Activity
In the mailing list post below, when is the current constraint implementation fired?

Excerpt
☆ ☆ ☆ ☆ ☆ ☆ ☆

Subject Re: [Firebird-Architect] Re: [IB-Architect] Rebuilding foreign keys system indexes
Author Martijn Tonies
Hi Claudio,

> > What do DEFERRED constraints actually mean? When DO they start
> > checking? And when don't they?
>
> The current constraint implementation is fired when a record is inserted,
> updated or deleted. There are some relationships that may need data in
more
> than one table to be valid. Currently, these cases can't be validated or
> they would be rejected. Triggers aren't a reliable solution for this task
in
> multi-user environments.

Which reminds me - Oracle also has triggers that fire after each statement
instead of each row... Also quite a nice addition :)

☆ ☆ ☆ ☆ ☆ ☆ ☆

Information shown
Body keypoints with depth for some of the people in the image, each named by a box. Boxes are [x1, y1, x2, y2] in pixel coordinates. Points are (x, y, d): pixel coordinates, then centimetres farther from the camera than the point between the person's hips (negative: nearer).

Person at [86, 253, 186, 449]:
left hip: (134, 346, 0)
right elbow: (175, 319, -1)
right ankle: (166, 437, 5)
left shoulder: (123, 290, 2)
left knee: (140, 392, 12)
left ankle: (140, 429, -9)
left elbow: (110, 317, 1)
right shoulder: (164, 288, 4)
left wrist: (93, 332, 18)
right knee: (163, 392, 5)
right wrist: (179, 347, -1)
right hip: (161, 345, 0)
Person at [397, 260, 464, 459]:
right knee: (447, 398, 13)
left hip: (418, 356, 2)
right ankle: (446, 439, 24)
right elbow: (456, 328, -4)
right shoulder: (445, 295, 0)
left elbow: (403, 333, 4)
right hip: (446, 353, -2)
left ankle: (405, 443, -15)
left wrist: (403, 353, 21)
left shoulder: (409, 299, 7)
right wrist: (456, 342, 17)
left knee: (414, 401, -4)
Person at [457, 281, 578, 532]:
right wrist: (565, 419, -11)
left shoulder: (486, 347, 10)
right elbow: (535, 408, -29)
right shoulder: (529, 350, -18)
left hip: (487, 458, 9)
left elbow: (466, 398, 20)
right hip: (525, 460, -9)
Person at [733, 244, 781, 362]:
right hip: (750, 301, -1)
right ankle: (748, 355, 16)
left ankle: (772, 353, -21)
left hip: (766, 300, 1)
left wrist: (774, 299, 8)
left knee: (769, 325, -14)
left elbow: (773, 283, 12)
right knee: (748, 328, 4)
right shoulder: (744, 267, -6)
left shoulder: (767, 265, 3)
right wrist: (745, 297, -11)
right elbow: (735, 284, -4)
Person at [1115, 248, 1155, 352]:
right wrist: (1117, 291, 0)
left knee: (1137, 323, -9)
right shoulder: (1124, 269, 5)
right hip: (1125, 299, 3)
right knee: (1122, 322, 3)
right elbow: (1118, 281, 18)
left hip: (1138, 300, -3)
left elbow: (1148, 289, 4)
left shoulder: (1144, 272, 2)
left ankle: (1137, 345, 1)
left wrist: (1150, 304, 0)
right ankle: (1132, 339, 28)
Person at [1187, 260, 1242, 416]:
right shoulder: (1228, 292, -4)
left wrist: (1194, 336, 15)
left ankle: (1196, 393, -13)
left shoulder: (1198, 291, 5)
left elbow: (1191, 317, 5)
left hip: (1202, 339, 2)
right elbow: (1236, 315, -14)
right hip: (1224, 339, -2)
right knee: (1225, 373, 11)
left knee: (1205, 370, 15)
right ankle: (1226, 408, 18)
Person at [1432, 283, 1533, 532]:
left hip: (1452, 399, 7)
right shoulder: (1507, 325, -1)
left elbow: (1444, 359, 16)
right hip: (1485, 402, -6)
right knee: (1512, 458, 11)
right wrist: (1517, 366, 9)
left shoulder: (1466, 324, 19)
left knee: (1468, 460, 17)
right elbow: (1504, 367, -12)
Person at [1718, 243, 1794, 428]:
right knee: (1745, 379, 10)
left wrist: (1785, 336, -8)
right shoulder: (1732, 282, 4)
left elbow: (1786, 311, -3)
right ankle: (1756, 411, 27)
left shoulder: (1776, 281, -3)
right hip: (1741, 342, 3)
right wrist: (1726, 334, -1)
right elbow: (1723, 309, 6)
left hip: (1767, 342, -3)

☆ ☆ ☆ ☆ ☆ ☆ ☆

Answer to the problem
It is fired when a record is inserted, updated or deleted.